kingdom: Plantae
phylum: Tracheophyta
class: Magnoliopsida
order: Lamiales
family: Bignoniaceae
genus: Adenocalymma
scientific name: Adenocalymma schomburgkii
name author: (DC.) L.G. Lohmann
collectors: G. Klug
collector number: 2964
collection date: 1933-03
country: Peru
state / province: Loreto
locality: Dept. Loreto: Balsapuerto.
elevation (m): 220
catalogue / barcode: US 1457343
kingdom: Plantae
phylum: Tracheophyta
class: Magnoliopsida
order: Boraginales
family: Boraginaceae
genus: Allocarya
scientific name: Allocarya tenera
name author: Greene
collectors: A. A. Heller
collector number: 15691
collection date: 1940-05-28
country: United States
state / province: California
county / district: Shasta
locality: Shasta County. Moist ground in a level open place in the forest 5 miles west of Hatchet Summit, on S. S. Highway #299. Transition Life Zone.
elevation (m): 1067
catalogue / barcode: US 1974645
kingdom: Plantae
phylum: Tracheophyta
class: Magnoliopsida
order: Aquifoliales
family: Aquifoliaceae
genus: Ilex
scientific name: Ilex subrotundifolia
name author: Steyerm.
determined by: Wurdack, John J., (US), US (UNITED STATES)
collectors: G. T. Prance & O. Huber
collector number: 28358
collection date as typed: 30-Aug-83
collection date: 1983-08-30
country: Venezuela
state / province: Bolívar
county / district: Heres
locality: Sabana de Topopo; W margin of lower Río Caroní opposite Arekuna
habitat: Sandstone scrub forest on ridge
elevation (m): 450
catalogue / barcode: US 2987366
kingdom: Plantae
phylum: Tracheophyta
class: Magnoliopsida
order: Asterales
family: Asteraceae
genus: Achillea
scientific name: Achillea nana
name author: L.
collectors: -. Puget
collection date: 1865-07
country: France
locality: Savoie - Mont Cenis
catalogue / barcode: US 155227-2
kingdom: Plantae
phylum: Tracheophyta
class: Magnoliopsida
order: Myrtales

● SHORT EXERCISE
Reproduce the data above with every "collectors" changed to "collected by", keeping everything else the same.

● RESPONSE
kingdom: Plantae
phylum: Tracheophyta
class: Magnoliopsida
order: Lamiales
family: Bignoniaceae
genus: Adenocalymma
scientific name: Adenocalymma schomburgkii
name author: (DC.) L.G. Lohmann
collected by: G. Klug
collector number: 2964
collection date: 1933-03
country: Peru
state / province: Loreto
locality: Dept. Loreto: Balsapuerto.
elevation (m): 220
catalogue / barcode: US 1457343
kingdom: Plantae
phylum: Tracheophyta
class: Magnoliopsida
order: Boraginales
family: Boraginaceae
genus: Allocarya
scientific name: Allocarya tenera
name author: Greene
collected by: A. A. Heller
collector number: 15691
collection date: 1940-05-28
country: United States
state / province: California
county / district: Shasta
locality: Shasta County. Moist ground in a level open place in the forest 5 miles west of Hatchet Summit, on S. S. Highway #299. Transition Life Zone.
elevation (m): 1067
catalogue / barcode: US 1974645
kingdom: Plantae
phylum: Tracheophyta
class: Magnoliopsida
order: Aquifoliales
family: Aquifoliaceae
genus: Ilex
scientific name: Ilex subrotundifolia
name author: Steyerm.
determined by: Wurdack, John J., (US), US (UNITED STATES)
collected by: G. T. Prance & O. Huber
collector number: 28358
collection date as typed: 30-Aug-83
collection date: 1983-08-30
country: Venezuela
state / province: Bolívar
county / district: Heres
locality: Sabana de Topopo; W margin of lower Río Caroní opposite Arekuna
habitat: Sandstone scrub forest on ridge
elevation (m): 450
catalogue / barcode: US 2987366
kingdom: Plantae
phylum: Tracheophyta
class: Magnoliopsida
order: Asterales
family: Asteraceae
genus: Achillea
scientific name: Achillea nana
name author: L.
collected by: -. Puget
collection date: 1865-07
country: France
locality: Savoie - Mont Cenis
catalogue / barcode: US 155227-2
kingdom: Plantae
phylum: Tracheophyta
class: Magnoliopsida
order: Myrtales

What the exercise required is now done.